*ACTIVITY*
Print the lines of the records starting with the line that contains "Открытие Pole Heroes" and going on through the line that contains "614094 г. Пермь ул.Луначарского,32", including both of those lines, and leave the pictures out of your answer.
GIVEN ENTRIES below:
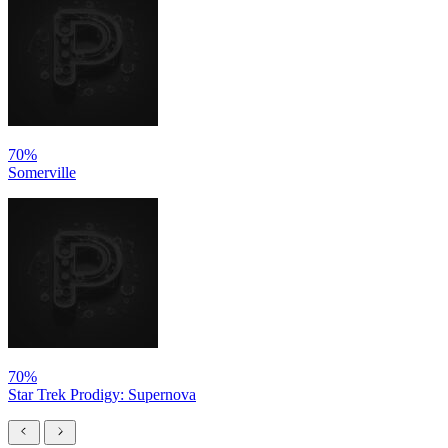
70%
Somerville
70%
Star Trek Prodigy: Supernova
End of GIVEN ENTRIES.
GIVEN ENTRIES below:
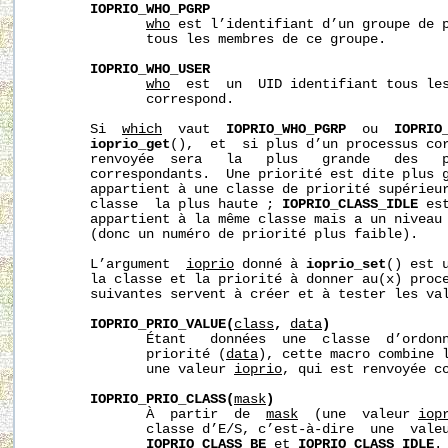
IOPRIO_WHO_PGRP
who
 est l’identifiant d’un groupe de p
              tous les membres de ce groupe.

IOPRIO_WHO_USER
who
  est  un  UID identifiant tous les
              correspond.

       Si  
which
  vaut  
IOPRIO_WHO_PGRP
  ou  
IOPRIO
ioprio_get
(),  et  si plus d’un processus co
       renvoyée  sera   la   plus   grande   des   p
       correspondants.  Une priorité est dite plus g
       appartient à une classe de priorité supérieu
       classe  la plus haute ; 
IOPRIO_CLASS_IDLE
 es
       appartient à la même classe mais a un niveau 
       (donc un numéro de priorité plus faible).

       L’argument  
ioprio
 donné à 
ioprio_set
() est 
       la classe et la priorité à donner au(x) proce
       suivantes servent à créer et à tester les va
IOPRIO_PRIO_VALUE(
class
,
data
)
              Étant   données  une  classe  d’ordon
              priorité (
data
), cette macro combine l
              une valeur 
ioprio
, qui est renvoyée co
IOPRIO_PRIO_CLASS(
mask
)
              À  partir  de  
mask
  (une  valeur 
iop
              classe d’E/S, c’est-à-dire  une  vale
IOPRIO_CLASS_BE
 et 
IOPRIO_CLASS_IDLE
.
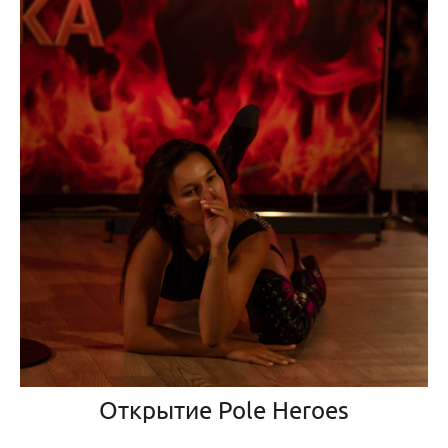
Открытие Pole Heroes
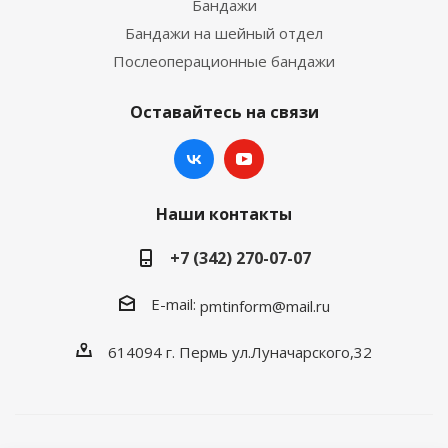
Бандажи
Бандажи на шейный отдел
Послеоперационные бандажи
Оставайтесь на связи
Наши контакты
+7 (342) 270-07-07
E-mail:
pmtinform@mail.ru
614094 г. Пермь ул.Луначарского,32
End of GIVEN ENTRIES.
*ANSWER FOR THE TASK*
Открытие Pole Heroes
Бандажи
Бандажи на шейный отдел
Послеоперационные бандажи
Оставайтесь на связи
Наши контакты
+7 (342) 270-07-07
E-mail:
pmtinform@mail.ru
614094 г. Пермь ул.Луначарского,32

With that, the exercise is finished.